Altri pensatori, nell’ultimo secolo, si sono prefissi un obiettivo ancor più ambizioso: dimostrare che l’omosessualità è parte integrante della storia e della tradizione del popolo ebraico. Uno di essi era Hans-Joachim Schoeps, ebreo prussiano, storico, leader della gioventù ebrea tedesca, di idee reazionarie e posizioni nazionaliste; nel secondo dopoguerra si affrettò a tornare in Germania e dichiarò lealtà alla famiglia reale prussiana deposta. Negli anni ’70 fu pioniere della campagna per cancellare la legge che puniva la sodomia (§ 175 StGB). Poiché la proibizione spesso si richiamava a Lv 18, Schoeps volle chiarire il contesto in cui il divieto si collocava; e ipotizzò che “prostituti sacri” fossero comuni nell’Israele biblico, così come in altre culture semitiche, e attivi anche nel tempio di Gerusalemme. Si basò, per affermare ciò, su Dt 23, 18 [“Non vi sarà alcuna donna dedita alla prostituzione sacra tra le figlie d’Israele, né vi sarà alcun uomo dedito alla prostituzione sacra tra i figli d’Israele”, trad. CEI, ndt], passo in cui gli ebrei traducono come “sodomita” la parola qadesh, che in realtà nella forma femminile (qdesha) significa “prostituta sacra”. Tali pratiche furono proibite solo durante il regno di Giosia, che sradicò i culti pagani ad idoli stranieri, ma Schoeps sottolineò che il conseguente divieto contenuto nel libro del Deuteronomio si riferiva appunto a questi culti, non all’atto sessuale in sé.
Un’analoga teoria fu avanzata dal poeta e cabalista Jiří Mordecai Langer, che deve la sua fama principalmente all’esser stato il docente di ebraico di Franz Kafka. Nato a Praga, divenne ricercatore al seguito del rabbinato di Belz [radicato in Ucraina, ndt] e morì nel 1943 a Tel Aviv. Si potrebbe considerare davvero il portabandiera del movimento omoerotico ebraico, non fosse che le sue “innovative” teorie cabalistiche furono marginalizzate e censurate; nell’opera “L’erotismo della Kabbala” (1923), Langer afferma infatti che l’amore fraterno, inteso come amore tra maschi, è di fatto un’esigenza basilare del giudaismo e costituisce la base del comandamento dell’amore per il prossimo. Nel Giudaismo delle origini l’amore omosessuale avrebbe addirittura prevalso, ma col passare delle generazioni ad avere la meglio sarebbe stato l’amore eterosessuale. Come poi Schoeps, anche Langer evince dalla durezza del divieto di relazioni omosessuali la prova che la tendenza fosse forte e comune tra gli ebrei, e teorizza che anche il legame tra il rabbi e gli studenti della yeshiva sia di tipo erotico, anche se non manifestato in un rapporto sessuale. L’ambizione di Langer – interrotta dalla sua morte – era di riportare alla luce questo “amore”, “estinto nei cuori degli ebrei dalla durezza dell’esilio”, nella convinzione che Giudaismo e omosessualità non si escludessero a vincenda, ma anzi fossero strettamente interconnessi.

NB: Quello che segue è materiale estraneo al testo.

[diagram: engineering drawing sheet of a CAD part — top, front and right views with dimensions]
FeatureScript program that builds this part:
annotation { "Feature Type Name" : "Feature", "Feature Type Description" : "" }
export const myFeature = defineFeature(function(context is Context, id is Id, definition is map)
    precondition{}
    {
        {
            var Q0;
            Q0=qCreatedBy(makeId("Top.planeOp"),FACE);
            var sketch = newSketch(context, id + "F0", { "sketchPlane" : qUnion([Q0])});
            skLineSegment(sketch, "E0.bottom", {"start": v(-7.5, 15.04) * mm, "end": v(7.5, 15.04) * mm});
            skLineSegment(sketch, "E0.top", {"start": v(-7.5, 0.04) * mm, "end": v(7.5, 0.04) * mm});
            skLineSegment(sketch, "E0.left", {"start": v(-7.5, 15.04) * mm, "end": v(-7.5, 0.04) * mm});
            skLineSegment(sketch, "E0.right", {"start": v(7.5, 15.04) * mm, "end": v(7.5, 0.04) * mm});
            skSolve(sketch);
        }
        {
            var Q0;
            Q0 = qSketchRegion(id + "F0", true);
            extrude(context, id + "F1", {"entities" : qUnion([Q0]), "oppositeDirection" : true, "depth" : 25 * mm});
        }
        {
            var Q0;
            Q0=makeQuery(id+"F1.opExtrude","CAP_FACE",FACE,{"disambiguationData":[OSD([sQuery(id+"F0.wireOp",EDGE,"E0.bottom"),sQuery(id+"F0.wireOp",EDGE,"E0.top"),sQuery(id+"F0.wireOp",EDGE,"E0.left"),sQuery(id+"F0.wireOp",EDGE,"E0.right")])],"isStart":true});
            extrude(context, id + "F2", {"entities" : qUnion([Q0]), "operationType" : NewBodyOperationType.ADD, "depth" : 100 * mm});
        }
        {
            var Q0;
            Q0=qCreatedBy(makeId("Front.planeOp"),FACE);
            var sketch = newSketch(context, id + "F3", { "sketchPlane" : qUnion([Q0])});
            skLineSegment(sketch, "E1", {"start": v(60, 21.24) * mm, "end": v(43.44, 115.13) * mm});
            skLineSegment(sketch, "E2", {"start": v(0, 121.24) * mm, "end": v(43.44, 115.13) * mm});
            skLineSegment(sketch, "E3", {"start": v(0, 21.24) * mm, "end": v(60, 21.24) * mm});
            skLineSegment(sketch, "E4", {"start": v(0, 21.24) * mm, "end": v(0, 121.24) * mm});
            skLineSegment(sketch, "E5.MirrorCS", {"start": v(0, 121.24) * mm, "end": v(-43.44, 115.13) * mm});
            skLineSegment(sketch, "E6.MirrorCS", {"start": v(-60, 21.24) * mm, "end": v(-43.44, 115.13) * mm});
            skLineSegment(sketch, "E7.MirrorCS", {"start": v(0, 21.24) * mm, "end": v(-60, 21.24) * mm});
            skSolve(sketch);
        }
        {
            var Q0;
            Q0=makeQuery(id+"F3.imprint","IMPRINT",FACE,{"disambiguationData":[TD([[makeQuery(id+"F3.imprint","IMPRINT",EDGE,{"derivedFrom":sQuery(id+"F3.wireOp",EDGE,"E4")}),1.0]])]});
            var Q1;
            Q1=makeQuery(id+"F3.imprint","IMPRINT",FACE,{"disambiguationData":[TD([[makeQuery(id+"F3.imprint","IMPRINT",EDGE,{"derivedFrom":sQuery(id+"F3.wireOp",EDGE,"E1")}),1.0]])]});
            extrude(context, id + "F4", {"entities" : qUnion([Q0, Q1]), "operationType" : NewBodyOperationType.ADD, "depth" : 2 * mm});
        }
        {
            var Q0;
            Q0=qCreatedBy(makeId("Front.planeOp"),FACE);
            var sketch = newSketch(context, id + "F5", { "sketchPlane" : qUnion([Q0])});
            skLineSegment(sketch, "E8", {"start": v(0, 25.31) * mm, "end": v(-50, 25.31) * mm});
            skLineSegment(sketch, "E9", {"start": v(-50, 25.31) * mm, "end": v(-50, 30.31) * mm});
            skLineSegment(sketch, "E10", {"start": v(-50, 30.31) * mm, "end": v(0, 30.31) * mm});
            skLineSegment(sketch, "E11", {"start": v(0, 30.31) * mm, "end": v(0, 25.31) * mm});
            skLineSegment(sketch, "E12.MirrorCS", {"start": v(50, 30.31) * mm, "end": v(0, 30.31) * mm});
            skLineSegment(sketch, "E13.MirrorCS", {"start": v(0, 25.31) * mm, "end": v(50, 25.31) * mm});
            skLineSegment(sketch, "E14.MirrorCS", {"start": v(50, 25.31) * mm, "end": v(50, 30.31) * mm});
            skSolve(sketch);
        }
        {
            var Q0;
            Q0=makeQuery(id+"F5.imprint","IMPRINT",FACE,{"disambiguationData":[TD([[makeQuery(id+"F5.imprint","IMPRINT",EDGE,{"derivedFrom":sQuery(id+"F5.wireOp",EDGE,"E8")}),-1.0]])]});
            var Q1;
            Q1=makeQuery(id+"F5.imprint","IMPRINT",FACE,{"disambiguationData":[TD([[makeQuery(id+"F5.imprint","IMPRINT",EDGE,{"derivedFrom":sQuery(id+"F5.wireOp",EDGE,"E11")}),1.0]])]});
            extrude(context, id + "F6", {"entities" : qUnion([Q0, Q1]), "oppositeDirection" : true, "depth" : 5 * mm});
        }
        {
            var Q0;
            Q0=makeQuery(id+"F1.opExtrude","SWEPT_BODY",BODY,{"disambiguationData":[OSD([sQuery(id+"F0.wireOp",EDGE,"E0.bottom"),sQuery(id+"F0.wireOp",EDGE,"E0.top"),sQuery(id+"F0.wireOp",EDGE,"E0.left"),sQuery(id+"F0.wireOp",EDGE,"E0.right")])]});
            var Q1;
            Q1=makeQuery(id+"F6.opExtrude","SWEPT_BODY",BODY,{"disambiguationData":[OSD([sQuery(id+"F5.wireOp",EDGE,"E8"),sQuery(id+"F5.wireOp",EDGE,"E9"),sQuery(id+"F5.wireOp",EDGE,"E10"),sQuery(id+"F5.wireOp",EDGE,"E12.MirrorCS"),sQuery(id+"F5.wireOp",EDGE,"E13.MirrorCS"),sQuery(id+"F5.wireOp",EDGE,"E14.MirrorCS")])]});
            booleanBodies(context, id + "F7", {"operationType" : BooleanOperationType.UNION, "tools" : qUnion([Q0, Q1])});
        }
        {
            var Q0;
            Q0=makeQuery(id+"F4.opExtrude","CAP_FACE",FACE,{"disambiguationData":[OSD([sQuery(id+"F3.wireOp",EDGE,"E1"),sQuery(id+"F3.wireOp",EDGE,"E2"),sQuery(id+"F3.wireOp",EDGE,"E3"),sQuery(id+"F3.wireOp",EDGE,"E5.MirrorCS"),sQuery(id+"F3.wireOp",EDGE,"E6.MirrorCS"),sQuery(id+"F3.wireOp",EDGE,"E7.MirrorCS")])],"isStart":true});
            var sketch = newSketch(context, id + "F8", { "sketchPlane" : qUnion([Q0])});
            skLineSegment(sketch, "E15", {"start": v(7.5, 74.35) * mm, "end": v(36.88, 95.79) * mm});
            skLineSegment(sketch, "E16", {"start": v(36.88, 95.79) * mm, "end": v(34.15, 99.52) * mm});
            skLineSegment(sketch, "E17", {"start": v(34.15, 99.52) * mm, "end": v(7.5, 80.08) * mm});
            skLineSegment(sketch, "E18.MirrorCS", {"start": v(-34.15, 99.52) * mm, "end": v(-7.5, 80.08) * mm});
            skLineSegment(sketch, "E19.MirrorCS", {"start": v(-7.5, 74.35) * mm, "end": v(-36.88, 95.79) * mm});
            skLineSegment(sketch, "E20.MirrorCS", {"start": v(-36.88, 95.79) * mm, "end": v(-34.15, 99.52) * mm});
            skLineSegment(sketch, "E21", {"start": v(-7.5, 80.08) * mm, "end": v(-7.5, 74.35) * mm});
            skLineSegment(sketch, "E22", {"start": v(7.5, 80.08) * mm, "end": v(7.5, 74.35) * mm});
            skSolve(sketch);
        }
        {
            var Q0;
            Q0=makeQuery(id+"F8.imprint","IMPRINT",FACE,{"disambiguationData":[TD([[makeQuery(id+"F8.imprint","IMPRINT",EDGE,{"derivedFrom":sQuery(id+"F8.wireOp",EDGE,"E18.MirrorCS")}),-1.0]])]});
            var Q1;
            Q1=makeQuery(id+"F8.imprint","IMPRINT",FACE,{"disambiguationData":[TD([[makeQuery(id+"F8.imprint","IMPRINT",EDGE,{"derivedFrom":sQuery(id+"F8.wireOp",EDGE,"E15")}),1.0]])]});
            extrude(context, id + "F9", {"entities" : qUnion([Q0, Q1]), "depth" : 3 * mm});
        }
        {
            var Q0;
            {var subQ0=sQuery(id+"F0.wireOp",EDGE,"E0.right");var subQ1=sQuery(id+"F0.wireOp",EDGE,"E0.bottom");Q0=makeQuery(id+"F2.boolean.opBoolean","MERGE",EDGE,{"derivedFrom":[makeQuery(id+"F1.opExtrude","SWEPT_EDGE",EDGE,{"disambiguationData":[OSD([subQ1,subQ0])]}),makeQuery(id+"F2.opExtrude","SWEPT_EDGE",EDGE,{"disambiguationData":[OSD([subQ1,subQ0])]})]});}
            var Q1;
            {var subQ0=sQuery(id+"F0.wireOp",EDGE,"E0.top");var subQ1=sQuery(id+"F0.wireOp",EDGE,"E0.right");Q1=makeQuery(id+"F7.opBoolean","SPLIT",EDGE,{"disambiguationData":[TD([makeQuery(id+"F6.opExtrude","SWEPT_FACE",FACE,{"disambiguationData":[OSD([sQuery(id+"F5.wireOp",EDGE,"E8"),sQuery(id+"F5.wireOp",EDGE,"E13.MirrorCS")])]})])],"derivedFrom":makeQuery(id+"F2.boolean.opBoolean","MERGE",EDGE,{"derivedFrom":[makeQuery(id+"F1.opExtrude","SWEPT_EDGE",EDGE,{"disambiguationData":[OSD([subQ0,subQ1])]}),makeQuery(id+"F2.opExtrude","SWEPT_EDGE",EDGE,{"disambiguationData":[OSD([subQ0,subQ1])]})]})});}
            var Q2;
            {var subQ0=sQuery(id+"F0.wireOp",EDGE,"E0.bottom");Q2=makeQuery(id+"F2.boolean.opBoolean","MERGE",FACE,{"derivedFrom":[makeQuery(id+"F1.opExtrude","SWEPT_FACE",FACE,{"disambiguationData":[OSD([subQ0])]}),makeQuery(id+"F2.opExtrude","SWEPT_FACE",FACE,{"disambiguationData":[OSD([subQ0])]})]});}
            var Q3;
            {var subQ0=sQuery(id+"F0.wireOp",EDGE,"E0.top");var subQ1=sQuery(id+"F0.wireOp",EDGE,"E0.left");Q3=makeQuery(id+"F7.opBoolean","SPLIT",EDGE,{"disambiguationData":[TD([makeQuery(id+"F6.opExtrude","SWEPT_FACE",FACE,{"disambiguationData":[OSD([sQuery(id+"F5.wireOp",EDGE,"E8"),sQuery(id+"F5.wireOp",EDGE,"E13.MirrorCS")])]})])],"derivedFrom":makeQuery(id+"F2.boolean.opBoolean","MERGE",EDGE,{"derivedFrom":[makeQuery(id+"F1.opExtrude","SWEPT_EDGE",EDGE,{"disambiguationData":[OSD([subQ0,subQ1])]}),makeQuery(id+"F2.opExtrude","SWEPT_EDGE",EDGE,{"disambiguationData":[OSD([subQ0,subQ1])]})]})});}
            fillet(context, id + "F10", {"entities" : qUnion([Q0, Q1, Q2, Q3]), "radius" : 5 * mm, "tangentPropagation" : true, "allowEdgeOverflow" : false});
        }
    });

Ma il suo messaggio fu dimenticato nei decenni successivi e il movimento di “liberazione” LGBT comparve solo negli anni ’70, “all’americana”, cioè liberale e secolarizzato. Anche se non è certo necessario abbracciare le teorie di Langer e Schoeps, non si può evitare di apprezzare la rilevanza del tentativo di “creare un’omosessualità ebraica” e di vedere la passione omosessuale come una forte componente dell’identità giudaica. Sodoma, dopotutto, si trova in Israele.